Hypersonic Plasma Characterization

AI/MLSWIRRemote sensing

I applied a transfer-learning CNN to short-wave infrared imagery of a rocket launch to recover flight state — altitude, Mach number, and slant range — from spectral and spatial plume features. The study compares physics-motivated features against learned convolutional representations and uses distance-invariant tests to disentangle genuine plume physics from trivial brightness scaling; results are promising for this initial case, however, generalization across vehicles, atmospheric conditions, and viewing geometries remains to be demonstrated, and I leave a multi-launch validation to future work.

Space Weather Monitoring

Hardware tradesOnboard AI/MLNASA SBIR

Mission-concept work, funded under a NASA SBIR, for a compact low-power smallsat platform performing onboard space weather alerting. My contributions span analytic sensor and detector trade studies across the proposed instrument suite, and onboard AI/ML pipelines for coronal mass ejection detection, solar flare detection and localization, and short-horizon space weather forecasting.

Aerosol Plume Retrieval

RetrievalRadiative transferOperational

I developed a modular Python pipeline that ingests geostationary satellite imagery alongside numerical weather fields to retrieve the height, mass, and particle-size distribution of ash and aerosol plumes, and then propagates the resulting source term through an atmospheric dispersion model to project downwind transport and ground deposition.
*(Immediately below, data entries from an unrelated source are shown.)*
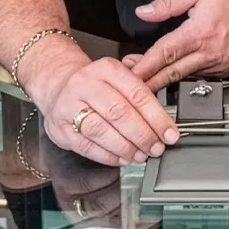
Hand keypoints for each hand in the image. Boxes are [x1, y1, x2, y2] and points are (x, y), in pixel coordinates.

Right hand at [32, 56, 178, 166]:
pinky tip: (122, 159)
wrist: (58, 86)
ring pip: (101, 131)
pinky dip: (108, 156)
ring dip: (126, 147)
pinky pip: (87, 146)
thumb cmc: (96, 85)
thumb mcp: (118, 75)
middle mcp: (85, 85)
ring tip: (141, 155)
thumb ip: (142, 88)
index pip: (137, 93)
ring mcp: (69, 106)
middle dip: (143, 135)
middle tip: (157, 147)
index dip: (157, 117)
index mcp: (106, 69)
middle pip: (119, 113)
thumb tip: (168, 116)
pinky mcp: (60, 128)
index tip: (170, 134)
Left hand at [127, 0, 228, 92]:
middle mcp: (208, 53)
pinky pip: (199, 74)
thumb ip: (170, 0)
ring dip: (163, 78)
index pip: (164, 53)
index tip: (127, 74)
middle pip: (170, 74)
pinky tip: (173, 70)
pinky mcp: (226, 70)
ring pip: (184, 76)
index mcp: (200, 32)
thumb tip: (145, 12)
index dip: (143, 66)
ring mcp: (218, 65)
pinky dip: (184, 74)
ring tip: (144, 76)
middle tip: (128, 86)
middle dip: (147, 82)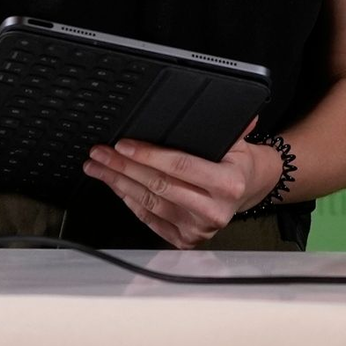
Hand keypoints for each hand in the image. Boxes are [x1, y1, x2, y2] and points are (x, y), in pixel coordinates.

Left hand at [83, 126, 280, 247]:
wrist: (246, 191)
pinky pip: (150, 218)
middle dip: (123, 167)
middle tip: (100, 154)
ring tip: (99, 167)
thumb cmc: (237, 163)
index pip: (180, 166)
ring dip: (119, 183)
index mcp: (227, 183)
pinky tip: (117, 186)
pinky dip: (130, 201)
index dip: (148, 155)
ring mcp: (196, 229)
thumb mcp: (238, 142)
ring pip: (148, 202)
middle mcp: (212, 210)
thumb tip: (231, 106)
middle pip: (158, 185)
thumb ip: (232, 126)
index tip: (123, 145)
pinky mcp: (184, 240)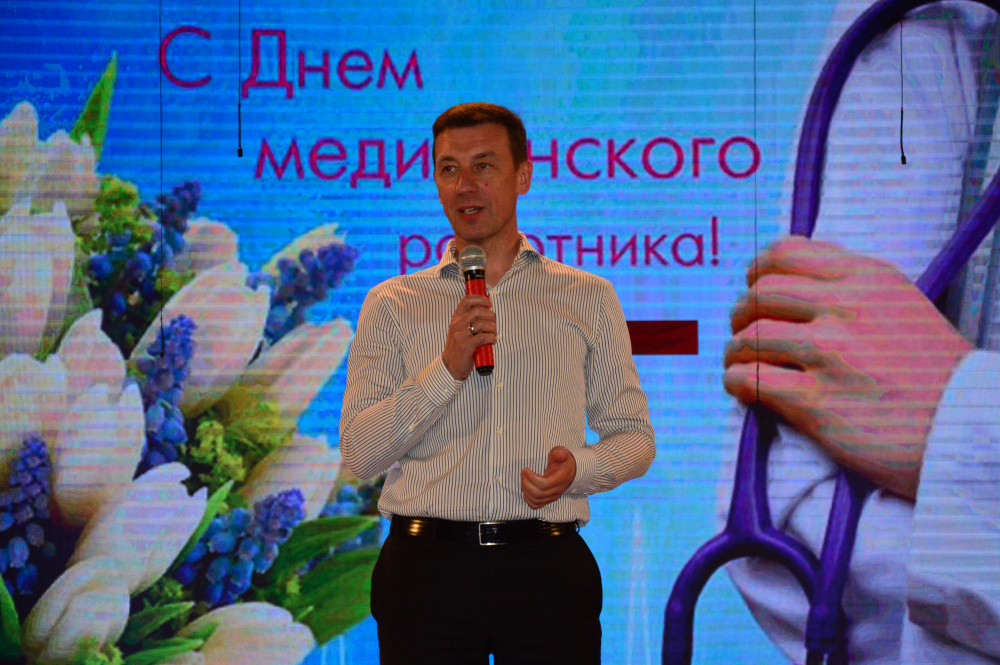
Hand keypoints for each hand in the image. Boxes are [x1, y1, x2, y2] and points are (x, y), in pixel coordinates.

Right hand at [441, 294, 495, 380]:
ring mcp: (460, 335)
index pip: (466, 300)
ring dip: (492, 328)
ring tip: (493, 334)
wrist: (450, 366)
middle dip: (490, 315)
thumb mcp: (460, 330)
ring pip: (482, 324)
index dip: (480, 298)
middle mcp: (456, 325)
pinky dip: (491, 338)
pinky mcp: (466, 346)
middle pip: (477, 310)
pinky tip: (492, 341)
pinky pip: (483, 337)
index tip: (489, 303)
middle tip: (494, 323)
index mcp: (455, 318)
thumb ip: (469, 319)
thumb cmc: (459, 347)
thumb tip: (487, 309)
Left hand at [521, 446, 576, 509]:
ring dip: (525, 490)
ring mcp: (552, 497)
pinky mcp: (548, 500)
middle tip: (523, 473)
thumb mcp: (562, 453)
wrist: (570, 471)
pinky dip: (528, 499)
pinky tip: (526, 489)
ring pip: (535, 500)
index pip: (545, 484)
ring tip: (523, 479)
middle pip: (538, 493)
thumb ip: (559, 453)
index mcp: (560, 479)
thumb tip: (558, 455)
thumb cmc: (563, 461)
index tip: (526, 470)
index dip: (532, 478)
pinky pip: (536, 505)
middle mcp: (557, 490)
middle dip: (526, 483)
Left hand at [723, 237, 971, 499]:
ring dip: (735, 351)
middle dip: (741, 313)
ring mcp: (831, 353)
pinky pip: (751, 380)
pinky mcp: (818, 401)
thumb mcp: (901, 303)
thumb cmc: (932, 369)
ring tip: (739, 362)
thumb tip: (787, 275)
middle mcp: (846, 308)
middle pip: (760, 295)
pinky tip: (743, 387)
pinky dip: (736, 381)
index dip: (757, 272)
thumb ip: (850, 284)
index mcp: (866, 277)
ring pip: (750, 337)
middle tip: (742, 331)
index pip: (784, 254)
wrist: (968, 426)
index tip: (752, 287)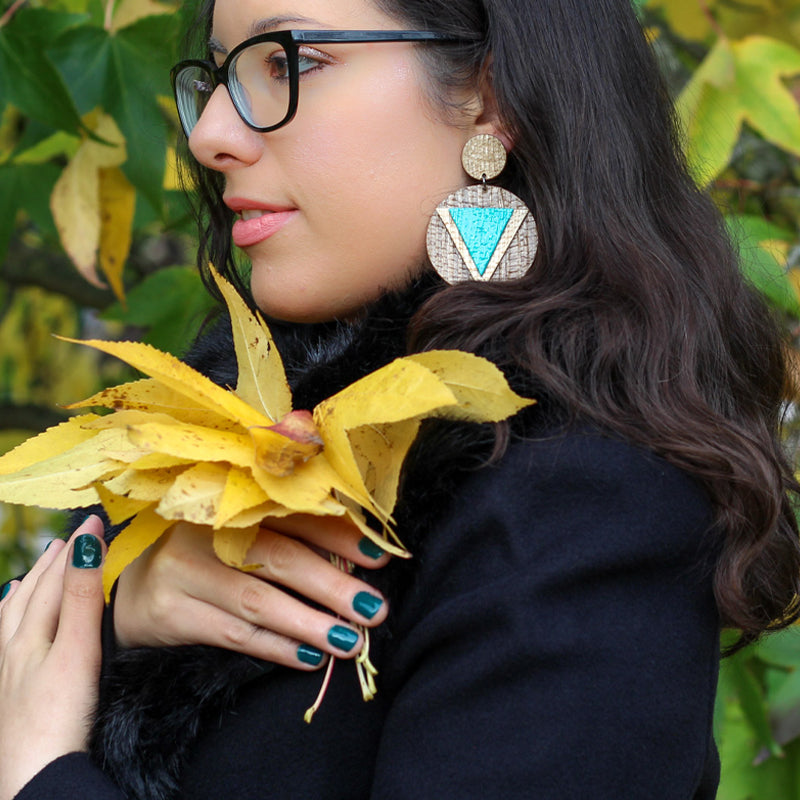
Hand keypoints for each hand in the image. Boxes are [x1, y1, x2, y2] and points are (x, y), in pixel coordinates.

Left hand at [0, 516, 105, 799]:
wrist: (35, 778)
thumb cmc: (58, 717)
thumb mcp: (77, 650)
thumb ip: (82, 597)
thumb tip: (84, 544)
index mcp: (31, 635)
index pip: (55, 580)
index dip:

The retrieval is optimal-estimation against a radiative-transfer-derived radiance lookup table; the architecture is modular by design so that individual stages may be swapped, re-trained, or run in isolation during operational deployment.

Research — Astronomy

PhD in Astronomy and Astrobiology, University of Washington (2024), with the Virtual Planetary Laboratory. Selected first- and co-first-author work follows; see ORCID for the full publication list.
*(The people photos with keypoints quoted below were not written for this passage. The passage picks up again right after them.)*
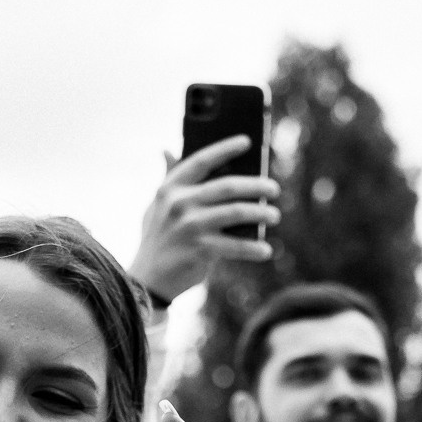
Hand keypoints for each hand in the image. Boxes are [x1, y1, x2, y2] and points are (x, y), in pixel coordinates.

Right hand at [131, 137, 280, 305]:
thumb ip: (166, 180)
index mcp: (170, 188)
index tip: (247, 142)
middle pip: (228, 186)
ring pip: (237, 212)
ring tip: (274, 215)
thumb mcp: (156, 206)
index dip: (225, 148)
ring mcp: (191, 227)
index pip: (202, 161)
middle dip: (256, 186)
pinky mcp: (201, 250)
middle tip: (274, 189)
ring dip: (261, 213)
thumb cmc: (157, 238)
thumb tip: (167, 150)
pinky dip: (254, 248)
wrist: (147, 279)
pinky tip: (266, 250)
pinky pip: (236, 245)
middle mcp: (180, 204)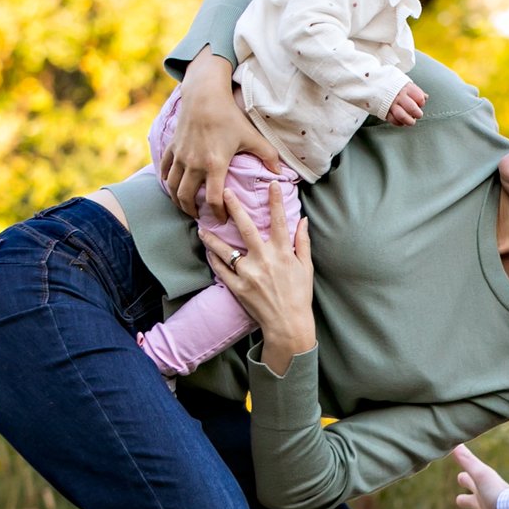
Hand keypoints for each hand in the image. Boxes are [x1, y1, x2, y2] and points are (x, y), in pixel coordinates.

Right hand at [159, 52, 286, 219]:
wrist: (204, 96)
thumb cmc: (229, 116)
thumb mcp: (251, 136)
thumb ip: (268, 155)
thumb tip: (281, 172)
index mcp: (214, 164)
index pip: (214, 199)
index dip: (218, 214)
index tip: (223, 219)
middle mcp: (194, 163)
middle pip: (187, 197)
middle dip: (193, 211)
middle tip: (201, 217)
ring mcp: (180, 156)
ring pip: (172, 187)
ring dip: (178, 200)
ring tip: (186, 206)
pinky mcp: (172, 148)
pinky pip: (165, 170)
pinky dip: (166, 182)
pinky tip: (172, 187)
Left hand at [202, 182, 314, 373]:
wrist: (288, 325)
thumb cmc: (300, 296)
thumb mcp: (306, 267)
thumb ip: (302, 242)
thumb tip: (303, 221)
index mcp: (282, 253)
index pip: (279, 220)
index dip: (275, 200)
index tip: (272, 183)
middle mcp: (263, 260)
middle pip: (245, 228)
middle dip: (234, 207)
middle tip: (224, 192)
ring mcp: (247, 273)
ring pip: (225, 249)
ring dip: (212, 237)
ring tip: (202, 227)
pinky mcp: (237, 287)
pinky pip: (221, 269)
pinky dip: (214, 259)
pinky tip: (208, 251)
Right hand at [385, 81, 428, 126]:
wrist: (373, 82)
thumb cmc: (392, 84)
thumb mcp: (405, 83)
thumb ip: (415, 91)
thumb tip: (426, 97)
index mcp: (406, 88)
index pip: (419, 98)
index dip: (421, 103)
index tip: (420, 104)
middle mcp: (399, 96)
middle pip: (412, 108)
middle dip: (418, 114)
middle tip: (418, 115)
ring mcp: (391, 104)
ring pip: (402, 116)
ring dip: (409, 121)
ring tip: (411, 121)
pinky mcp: (384, 110)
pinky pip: (393, 120)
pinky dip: (399, 123)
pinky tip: (401, 121)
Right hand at [453, 444, 508, 508]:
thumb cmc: (498, 496)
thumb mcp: (481, 476)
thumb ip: (468, 461)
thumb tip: (454, 443)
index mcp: (484, 492)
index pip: (471, 483)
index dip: (465, 479)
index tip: (461, 476)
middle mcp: (489, 506)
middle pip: (475, 501)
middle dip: (468, 500)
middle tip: (460, 499)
There's More to Life than O₂

Currie et al. 2023a · The Planetary Science Journal

We show that ground-based extremely large telescopes may be able to detect the CO₂/CH₄ biosignature disequilibrium pair on nearby transiting terrestrial exoplanets in M-dwarf systems, with required integration times ranging from tens to hundreds of transit hours depending on the target and molecule. Paper →

Mitigating Worst-Case Exozodiacal Dust Structure

Currie et al. 2023b · The Astronomical Journal

We find that an optimized high-pass filter may be capable of fitting and removing mean-motion-resonance exozodiacal dust structures, including worst-case morphologies, that would otherwise obscure Earth-like exoplanets in direct images from future flagship missions. Paper →

A Non-Detection of Iron at 55 Cancri e

Rasmussen & Currie et al. 2023 · The Astronomical Journal

We report the first high-resolution emission study of the lava planet 55 Cancri e and find no evidence for iron in its atmosphere; this non-detection is consistent with the presence of a thin mineral atmosphere rather than a substantial silicate-vapor envelope. Paper →

Full publication list (ORCID) →

Writing

All posts →

Outdoors

When I'm not working, you can find me on (or off) the trails-- mountaineering, trail running, the occasional alpine slog.